WEST Cork is proud of having another of its natives in the plum role of director-general of RTÉ, but few would envy the job she has to do on behalf of all of us taxpayers to bring this behemoth of a broadcasting organisation up to speed with the requirements of the 21st century, which have changed so rapidly in recent years and to the detriment of the national broadcaster. DG Dee Forbes certainly has her work cut out for her if she is to succeed in her modernisation efforts and, while she is shipping a lot of flak after the announcement of 200 job losses and a 15% pay cut for some of station’s higher-earning broadcasters, the problems are not insurmountable if management, staff and their unions pull together in a spirit of co-operation.
A lot of streamlining will need to be done in order to serve the younger viewers – who consume television programming differently to their parents. Gone are the days of the whole family sitting down together to watch programmes; even the older generation are now well versed in storing programmes to watch later when they can skip the ads, making such advertising slots less attractive to advertisers unless they can get them more cheaply.
The news of RTÉ’s financial woes – although hardly a surprise – was leaked during a tough week for the station, which started with the announcement of the death of former Late Late Show host and radio presenter Gay Byrne that brought back fond memories of the glory days and a wave of warm nostalgia for when RTÉ ruled the airwaves. This only served to further point up and highlight the exceedingly difficult juncture it finds itself at right now.
It isn’t as if RTÉ is a laggard in the ratings on both radio and television; it still has the most watched and most listened-to programmes, but it comes at a huge cost, especially when one factors in its public service remit, which is why most of the television licence revenue goes to the national broadcaster. The problem is that the licence fee hasn’t increased in some time and there is a higher level of evasion of payment than in other countries, combined with the slippage in advertising revenue.
The fact that Minister for Communications, Climate Action and Environment, Richard Bruton, has kicked the decision about replacing the television licence fee with some form of public service media charge five years down the road is not helpful for RTÉ in budgeting for the future especially as the whole broadcasting landscape will probably have changed even more again by then and it simply cannot afford to fall further behind the curve.
Its cause is not helped by the fact that politicians generally are not rushing into the breach to bail out the station, many having been left squirming after robust questioning from some of its broadcasters anxious to return the compliment. One can only describe such an attitude as petty, vindictive and a dereliction of their responsibilities.
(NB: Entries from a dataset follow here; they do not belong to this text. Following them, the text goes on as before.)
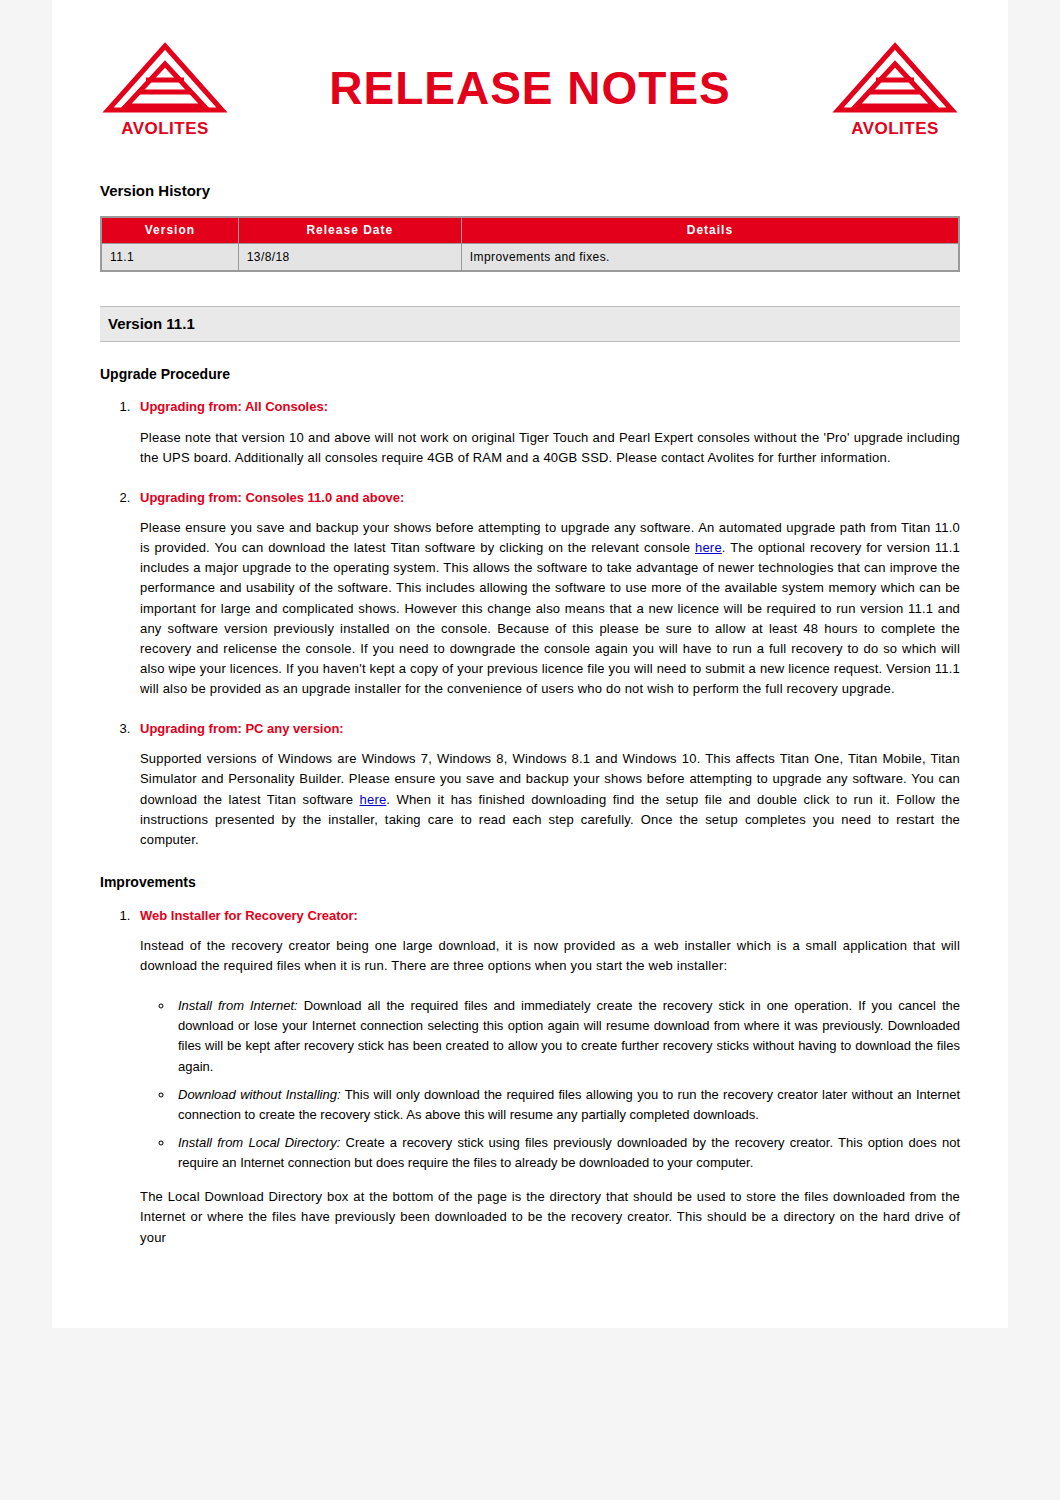AVOLITES
Release Notes
AVOLITES
Version History
| Version | Release Date | Details |
| --- | --- | --- |
| 11.1 | 13/8/18 | Improvements and fixes. |
Version 11.1
Upgrade Procedure
Upgrading from: All Consoles:
Please note that version 10 and above will not work on original Tiger Touch and Pearl Expert consoles without the 'Pro' upgrade including the UPS board. Additionally all consoles require 4GB of RAM and a 40GB SSD. Please contact Avolites for further information.
Upgrading from: Consoles 11.0 and above:
Please ensure you save and backup your shows before attempting to upgrade any software. An automated upgrade path from Titan 11.0 is provided. You can download the latest Titan software by clicking on the relevant console here. The optional recovery for version 11.1 includes a major upgrade to the operating system. This allows the software to take advantage of newer technologies that can improve the performance and usability of the software. This includes allowing the software to use more of the available system memory which can be important for large and complicated shows. However this change also means that a new licence will be required to run version 11.1 and any software version previously installed on the console. Because of this please be sure to allow at least 48 hours to complete the recovery and relicense the console. If you need to downgrade the console again you will have to run a full recovery to do so which will also wipe your licences. If you haven't kept a copy of your previous licence file you will need to submit a new licence request. Version 11.1 will also be provided as an upgrade installer for the convenience of users who do not wish to perform the full recovery upgrade.
Upgrading from: PC any version:
Supported versions of Windows are Windows 7, Windows 8, Windows 8.1 and Windows 10. This affects Titan One, Titan Mobile, Titan Simulator and Personality Builder. Please ensure you save and backup your shows before attempting to upgrade any software. You can download the latest Titan software here. When it has finished downloading find the setup file and double click to run it. Follow the instructions presented by the installer, taking care to read each step carefully. Once the setup completes you need to restart the computer.
Improvements
Web Installer for Recovery Creator:
Instead of the recovery creator being one large download, it is now provided as a web installer which is a small application that will download the required files when it is run. There are three options when you start the web installer:
Install from Internet: Download all the required files and immediately create the recovery stick in one operation. If you cancel the download or lose your Internet connection selecting this option again will resume download from where it was previously. Downloaded files will be kept after recovery stick has been created to allow you to create further recovery sticks without having to download the files again.
Download without Installing: This will only download the required files allowing you to run the recovery creator later without an Internet connection to create the recovery stick. As above this will resume any partially completed downloads.
Install from Local Directory: Create a recovery stick using files previously downloaded by the recovery creator. This option does not require an Internet connection but does require the files to already be downloaded to your computer.
The Local Download Directory box at the bottom of the page is the directory that should be used to store the files downloaded from the Internet or where the files have previously been downloaded to be the recovery creator. This should be a directory on the hard drive of your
Coming up with a vision for RTÉ is fraught with difficulty – a veritable shot in the dark really. So it is impossible to say with any certainty whether or not the latest package of measures will have the desired effect.
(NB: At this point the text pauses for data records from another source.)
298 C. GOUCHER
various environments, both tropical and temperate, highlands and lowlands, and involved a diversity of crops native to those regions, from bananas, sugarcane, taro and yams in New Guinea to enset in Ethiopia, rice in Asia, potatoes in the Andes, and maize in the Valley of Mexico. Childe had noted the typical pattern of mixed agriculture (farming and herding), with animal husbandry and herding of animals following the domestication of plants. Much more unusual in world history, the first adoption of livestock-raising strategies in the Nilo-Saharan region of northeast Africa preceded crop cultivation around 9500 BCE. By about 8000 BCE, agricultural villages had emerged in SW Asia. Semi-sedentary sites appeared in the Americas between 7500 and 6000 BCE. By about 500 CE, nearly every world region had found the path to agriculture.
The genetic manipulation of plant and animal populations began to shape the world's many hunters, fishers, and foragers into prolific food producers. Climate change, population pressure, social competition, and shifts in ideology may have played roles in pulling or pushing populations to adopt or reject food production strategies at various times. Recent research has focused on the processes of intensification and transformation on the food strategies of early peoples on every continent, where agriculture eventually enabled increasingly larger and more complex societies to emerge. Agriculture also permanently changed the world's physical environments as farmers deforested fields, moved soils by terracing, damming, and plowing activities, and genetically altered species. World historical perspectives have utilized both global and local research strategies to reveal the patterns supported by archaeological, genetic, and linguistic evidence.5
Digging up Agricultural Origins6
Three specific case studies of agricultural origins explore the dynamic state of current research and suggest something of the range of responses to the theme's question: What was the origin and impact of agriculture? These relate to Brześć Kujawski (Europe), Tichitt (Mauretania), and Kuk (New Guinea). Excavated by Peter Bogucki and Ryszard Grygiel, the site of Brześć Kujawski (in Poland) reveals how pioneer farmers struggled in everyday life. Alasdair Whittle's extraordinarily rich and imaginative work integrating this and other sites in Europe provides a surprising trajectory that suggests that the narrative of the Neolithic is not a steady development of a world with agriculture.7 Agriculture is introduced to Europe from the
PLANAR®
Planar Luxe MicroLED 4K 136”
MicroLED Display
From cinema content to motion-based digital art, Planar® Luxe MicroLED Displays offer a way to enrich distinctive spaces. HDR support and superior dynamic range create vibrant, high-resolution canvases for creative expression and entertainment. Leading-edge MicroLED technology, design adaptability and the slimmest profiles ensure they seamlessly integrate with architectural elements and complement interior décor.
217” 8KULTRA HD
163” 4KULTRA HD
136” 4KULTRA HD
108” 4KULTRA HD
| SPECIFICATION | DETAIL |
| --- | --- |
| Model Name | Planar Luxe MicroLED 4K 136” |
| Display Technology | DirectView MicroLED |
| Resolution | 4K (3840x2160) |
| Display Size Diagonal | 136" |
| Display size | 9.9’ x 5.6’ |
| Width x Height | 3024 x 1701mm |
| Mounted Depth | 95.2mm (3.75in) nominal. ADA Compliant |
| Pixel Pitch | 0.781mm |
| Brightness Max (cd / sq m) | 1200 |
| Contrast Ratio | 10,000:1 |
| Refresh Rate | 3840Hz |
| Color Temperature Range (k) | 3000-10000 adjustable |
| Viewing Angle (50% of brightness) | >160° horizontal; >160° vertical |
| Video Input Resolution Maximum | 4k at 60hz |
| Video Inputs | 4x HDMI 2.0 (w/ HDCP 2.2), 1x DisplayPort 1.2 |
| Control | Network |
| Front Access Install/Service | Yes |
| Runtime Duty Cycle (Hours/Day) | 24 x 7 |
Staff have been upset at the prospect of losing their jobs and there has been disappointment in the regions – Limerick especially – at the closure of studios. It is noteworthy that when the BBC set about re-organising itself for the future, it put more faith in its regional offshoots and some people feel that maybe RTÉ is too Montrose-centric for its own good.
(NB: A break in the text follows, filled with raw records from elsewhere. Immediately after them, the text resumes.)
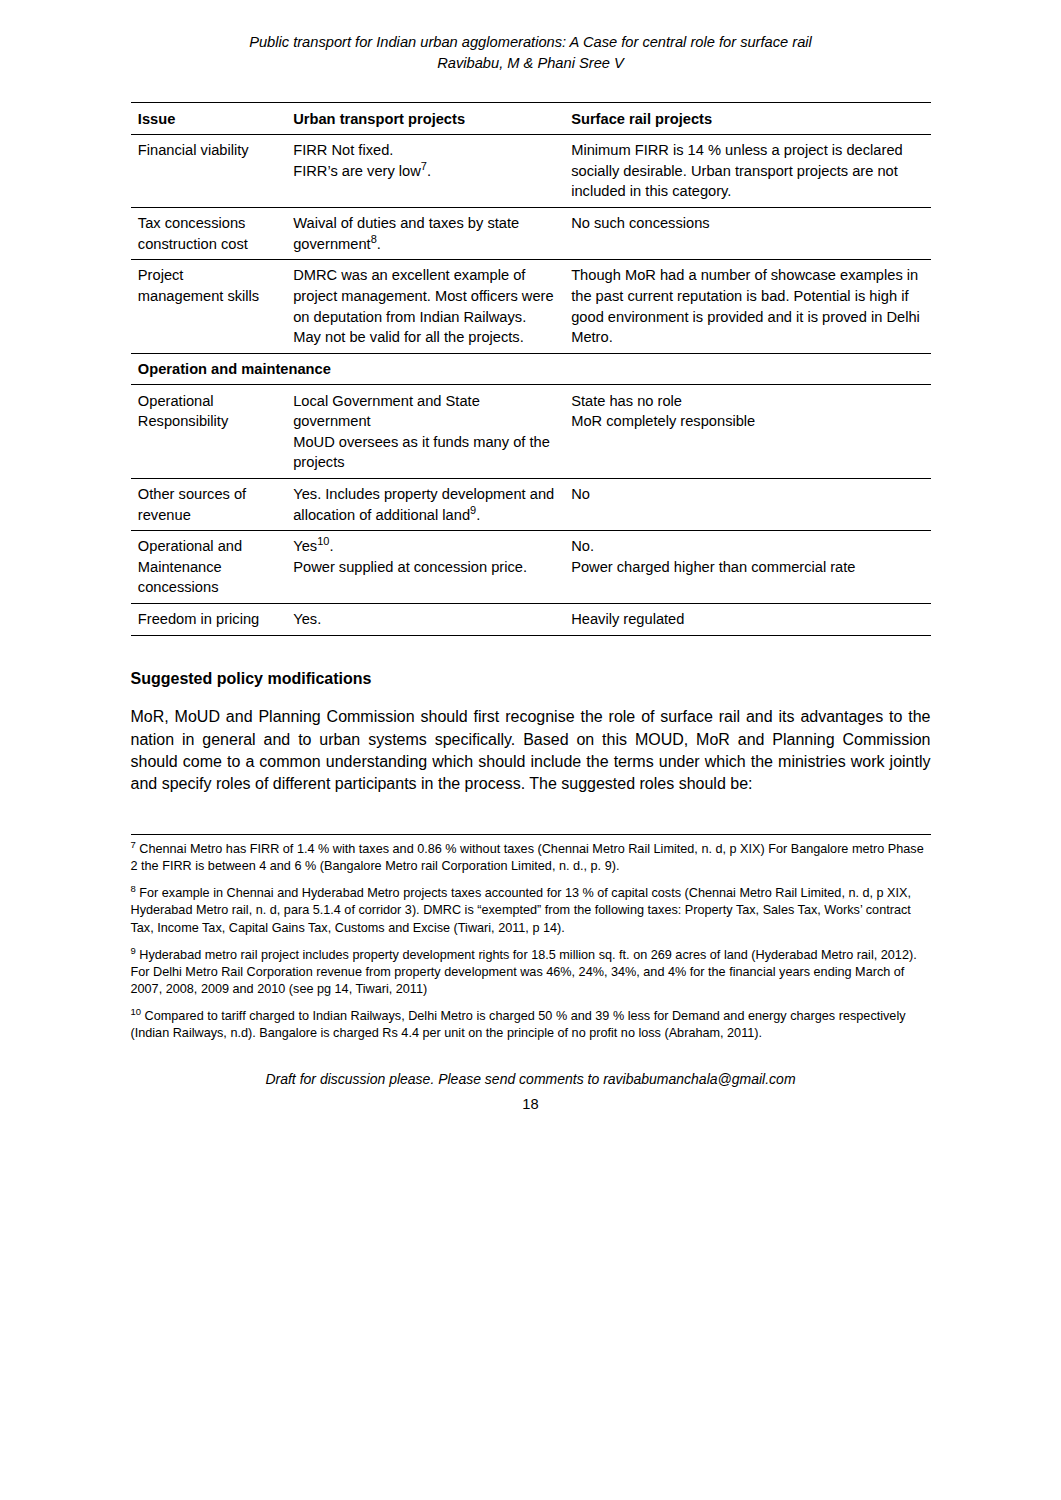Public transport for Indian urban agglomerations: A Case for central role for surface rail
Ravibabu, M & Phani Sree V
| Issue | Urban transport projects | Surface rail projects |
| --- | --- | --- |
| Financial viability | FIRR Not fixed. FIRR’s are very low 7 . | Minimum FIRR is 14 % unless a project is declared socially desirable. Urban transport projects are not included in this category. |
| Tax concessions construction cost | Waival of duties and taxes by state government 8 . | No such concessions |
| Project management skills | DMRC was an excellent example of project management. Most officers were on deputation from Indian Railways. May not be valid for all the projects. | Though MoR had a number of showcase examples in the past current reputation is bad. Potential is high if good environment is provided and it is proved in Delhi Metro. |
| Operation and maintenance |
| Operational Responsibility | Local Government and State government MoUD oversees as it funds many of the projects | State has no role MoR completely responsible |
| Other sources of revenue | Yes. Includes property development and allocation of additional land 9 . | No |
| Operational and Maintenance concessions | Yes 10 . Power supplied at concession price. | No. Power charged higher than commercial rate |
| Freedom in pricing | Yes. | Heavily regulated |
Suggested policy modifications
MoR, MoUD and Planning Commission should first recognise the role of surface rail and its advantages to the nation in general and to urban systems specifically. Based on this MOUD, MoR and Planning Commission should come to a common understanding which should include the terms under which the ministries work jointly and specify roles of different participants in the process. The suggested roles should be:
7 Chennai Metro has FIRR of 1.4 % with taxes and 0.86 % without taxes (Chennai Metro Rail Limited, n. d, p XIX) For Bangalore metro Phase 2 the FIRR is between 4 and 6 % (Bangalore Metro rail Corporation Limited, n. d., p. 9).
8 For example in Chennai and Hyderabad Metro projects taxes accounted for 13 % of capital costs (Chennai Metro Rail Limited, n. d, p XIX, Hyderabad Metro rail, n. d, para 5.1.4 of corridor 3). DMRC is “exempted” from the following taxes: Property Tax, Sales Tax, Works’ contract Tax, Income Tax, Capital Gains Tax, Customs and Excise (Tiwari, 2011, p 14).
9 Hyderabad metro rail project includes property development rights for 18.5 million sq. ft. on 269 acres of land (Hyderabad Metro rail, 2012). For Delhi Metro Rail Corporation revenue from property development was 46%, 24%, 34%, and 4% for the financial years ending March of 2007, 2008, 2009 and 2010 (see pg 14, Tiwari, 2011)
10 Compared to tariff charged to Indian Railways, Delhi Metro is charged 50 % and 39 % less for Demand and energy charges respectively (Indian Railways, n.d). Bangalore is charged Rs 4.4 per unit on the principle of no profit no loss (Abraham, 2011).
Draft for discussion please. Please send comments to ravibabumanchala@gmail.com
18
People have questioned the necessity for having so many channels on radio and television, suggesting that one of each could fulfil RTÉ’s public service remit, but that is a bit simplistic. The proposal to cut its digital services due to funding shortfalls is ironic given the younger market that RTÉ needs to be pursuing into the future.
It has a massive archive of quality material produced and gathered over the years and should have it and future productions accessible on its digital platform using the Netflix subscription model to generate extra revenue. This seems to be the future of television consumption, as understood at the moment, however the station needs to get its act together with its RTÉ Player, which has been suffering huge teething problems since its recent revamp, because it will be an integral part of the revival of its fortunes.
A difficult challenge, but one that is in everybody’s interest to face up to in this era of so-called fake news when the trustworthiness and integrity that RTÉ provides was never more necessary.